### Dataset excerpts
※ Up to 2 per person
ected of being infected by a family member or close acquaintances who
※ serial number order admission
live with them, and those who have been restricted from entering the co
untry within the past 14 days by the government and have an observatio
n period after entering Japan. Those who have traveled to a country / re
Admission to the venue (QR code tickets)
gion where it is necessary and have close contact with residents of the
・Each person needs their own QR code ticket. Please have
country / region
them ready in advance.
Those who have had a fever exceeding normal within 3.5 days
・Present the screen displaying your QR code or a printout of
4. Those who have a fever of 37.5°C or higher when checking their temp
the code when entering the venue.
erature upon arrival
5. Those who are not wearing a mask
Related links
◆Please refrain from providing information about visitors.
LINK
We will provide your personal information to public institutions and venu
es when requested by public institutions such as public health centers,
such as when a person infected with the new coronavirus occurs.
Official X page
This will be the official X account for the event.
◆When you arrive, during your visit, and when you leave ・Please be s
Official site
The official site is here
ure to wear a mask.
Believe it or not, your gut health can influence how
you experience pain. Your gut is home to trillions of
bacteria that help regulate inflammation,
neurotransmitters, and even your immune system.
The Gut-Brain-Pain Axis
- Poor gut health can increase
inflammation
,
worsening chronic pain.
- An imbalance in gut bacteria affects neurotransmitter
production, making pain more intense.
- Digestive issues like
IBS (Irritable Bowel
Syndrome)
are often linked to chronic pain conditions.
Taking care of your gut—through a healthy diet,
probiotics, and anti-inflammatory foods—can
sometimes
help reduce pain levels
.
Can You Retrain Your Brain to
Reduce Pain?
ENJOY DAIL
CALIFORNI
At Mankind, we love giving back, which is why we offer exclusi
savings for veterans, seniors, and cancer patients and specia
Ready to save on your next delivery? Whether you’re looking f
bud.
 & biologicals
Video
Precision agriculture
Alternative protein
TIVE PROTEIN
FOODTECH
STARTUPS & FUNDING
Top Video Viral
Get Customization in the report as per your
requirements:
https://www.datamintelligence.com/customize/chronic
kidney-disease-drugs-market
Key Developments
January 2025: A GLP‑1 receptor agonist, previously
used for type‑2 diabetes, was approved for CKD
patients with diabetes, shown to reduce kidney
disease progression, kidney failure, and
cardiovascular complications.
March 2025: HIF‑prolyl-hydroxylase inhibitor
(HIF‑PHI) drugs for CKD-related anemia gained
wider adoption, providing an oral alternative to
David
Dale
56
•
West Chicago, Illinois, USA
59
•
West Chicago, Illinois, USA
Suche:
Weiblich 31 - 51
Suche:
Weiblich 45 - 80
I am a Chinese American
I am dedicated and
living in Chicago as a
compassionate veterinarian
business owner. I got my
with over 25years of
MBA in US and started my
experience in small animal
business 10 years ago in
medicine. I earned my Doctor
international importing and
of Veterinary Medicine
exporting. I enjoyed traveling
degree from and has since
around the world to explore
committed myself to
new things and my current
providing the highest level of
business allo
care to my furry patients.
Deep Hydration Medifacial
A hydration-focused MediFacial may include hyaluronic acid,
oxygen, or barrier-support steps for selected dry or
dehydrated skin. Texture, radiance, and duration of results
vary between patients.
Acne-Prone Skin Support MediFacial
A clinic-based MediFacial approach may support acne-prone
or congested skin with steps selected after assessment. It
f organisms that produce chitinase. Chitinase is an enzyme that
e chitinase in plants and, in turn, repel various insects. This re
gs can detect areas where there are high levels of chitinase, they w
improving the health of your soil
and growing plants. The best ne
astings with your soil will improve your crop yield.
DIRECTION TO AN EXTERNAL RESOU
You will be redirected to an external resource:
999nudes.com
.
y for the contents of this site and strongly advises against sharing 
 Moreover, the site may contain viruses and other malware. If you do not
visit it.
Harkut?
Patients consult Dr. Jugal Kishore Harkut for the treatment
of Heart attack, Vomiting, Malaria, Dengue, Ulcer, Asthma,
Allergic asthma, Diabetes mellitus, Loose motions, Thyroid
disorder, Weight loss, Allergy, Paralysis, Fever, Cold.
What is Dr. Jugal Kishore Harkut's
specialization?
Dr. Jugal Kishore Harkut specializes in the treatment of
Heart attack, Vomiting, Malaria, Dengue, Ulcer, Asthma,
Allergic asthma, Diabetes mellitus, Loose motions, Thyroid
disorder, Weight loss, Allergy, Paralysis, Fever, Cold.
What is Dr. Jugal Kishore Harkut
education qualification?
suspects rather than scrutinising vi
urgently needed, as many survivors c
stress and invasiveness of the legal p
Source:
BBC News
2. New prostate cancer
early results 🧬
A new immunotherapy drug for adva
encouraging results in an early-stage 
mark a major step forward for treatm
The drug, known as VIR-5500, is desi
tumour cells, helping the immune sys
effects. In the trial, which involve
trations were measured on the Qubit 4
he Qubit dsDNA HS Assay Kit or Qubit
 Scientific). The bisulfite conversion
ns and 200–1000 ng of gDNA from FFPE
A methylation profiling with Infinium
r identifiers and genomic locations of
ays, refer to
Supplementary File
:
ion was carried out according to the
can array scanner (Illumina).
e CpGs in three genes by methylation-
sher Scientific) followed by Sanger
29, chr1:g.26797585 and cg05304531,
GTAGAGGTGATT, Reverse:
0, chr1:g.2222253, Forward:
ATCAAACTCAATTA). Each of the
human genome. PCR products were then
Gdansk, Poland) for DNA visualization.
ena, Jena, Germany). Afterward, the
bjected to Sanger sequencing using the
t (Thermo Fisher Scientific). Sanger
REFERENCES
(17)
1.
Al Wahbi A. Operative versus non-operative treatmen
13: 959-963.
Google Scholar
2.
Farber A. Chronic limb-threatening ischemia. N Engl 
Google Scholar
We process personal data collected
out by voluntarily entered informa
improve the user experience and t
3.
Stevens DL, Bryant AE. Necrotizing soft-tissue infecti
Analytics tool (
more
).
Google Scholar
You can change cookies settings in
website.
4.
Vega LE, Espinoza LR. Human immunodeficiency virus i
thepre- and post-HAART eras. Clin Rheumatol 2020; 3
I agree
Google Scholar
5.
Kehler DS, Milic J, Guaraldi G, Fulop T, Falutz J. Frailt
######
#### [Task brief]
Search the records for the string "bacteria" and, wherever a line contains it, please copy that line.

#### [Solution below]
bacteria that help regulate inflammation,
- An imbalance in gut bacteria affects neurotransmitter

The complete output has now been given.